The central research hypothesis is that these improvements can lead to a major breakthrough in surgical robotics. In general, more reliable AI systems can substantially enhance their acceptance among medical experts and patients, especially by giving to AI systems the opportunity to assess their own confidence or explain their decisions in a human-understandable manner. Hybrid and sustainable models have the potential to substantially improve the level of automation in robot/surgeon co-manipulation. This holds the promise of reducing the cognitive load on surgeons, enabling them to concentrate entirely on medical interventions, ultimately elevating surgical procedures and patient care.
The results
In our spine surgery testbed, we expect major improvement at three main fronts:
- Firstly, we want to design hybrid controllers that can exploit AI to learn the residual components in current controllers that are difficult to model, such as friction, gravitation compensation or vibrations. The goal is to augment the level of automation of some tasks and to further assist in other tasks to release the surgeon’s mental load and enhance the accuracy and the safety of the surgical procedure.
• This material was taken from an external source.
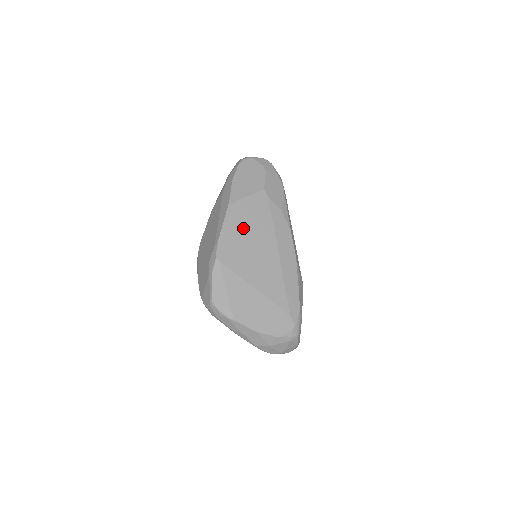
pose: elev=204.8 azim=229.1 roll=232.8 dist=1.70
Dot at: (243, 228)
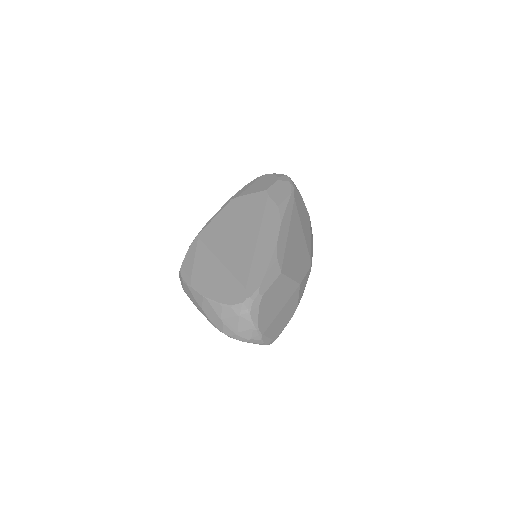
Dot at: (232, 216)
- Secondly, we want to increase the flexibility of the system by using multi-modal deep generative AIs to tackle long-term planning based on language. It will include visual perception by developing AI-based methods for registering pre-operative CT-scans to per-operative depth cameras for enabling robust localization and control, e.g., for breathing compensation.
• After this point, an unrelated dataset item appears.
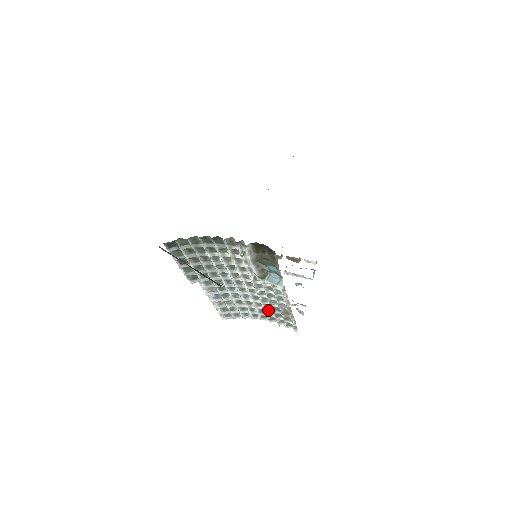
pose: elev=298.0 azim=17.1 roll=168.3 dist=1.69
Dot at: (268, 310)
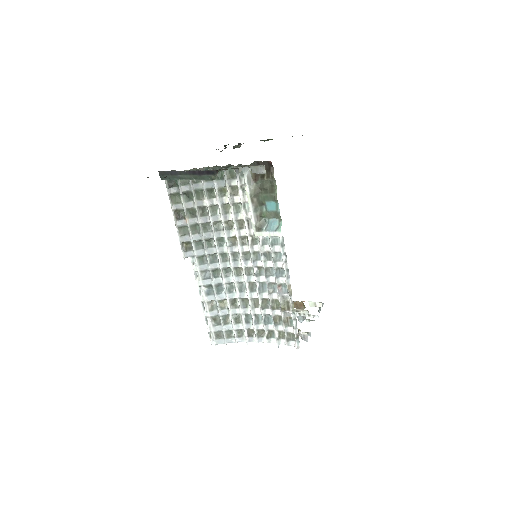
Dot at: (265, 313)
- Last but not least, we will endow AI systems with the ability to quantify their own confidence, and to explain their decision to the surgical team in an understandable manner, ultimately leading to rich human-robot interactions and dialogs.
Partnership and collaboration
The ANR RODEO project is a single-team project led by ISIR’s MLR (Machine Learning and Robotics) project team, headed by Nicolas Thome, a researcher at ISIR and professor at Sorbonne University.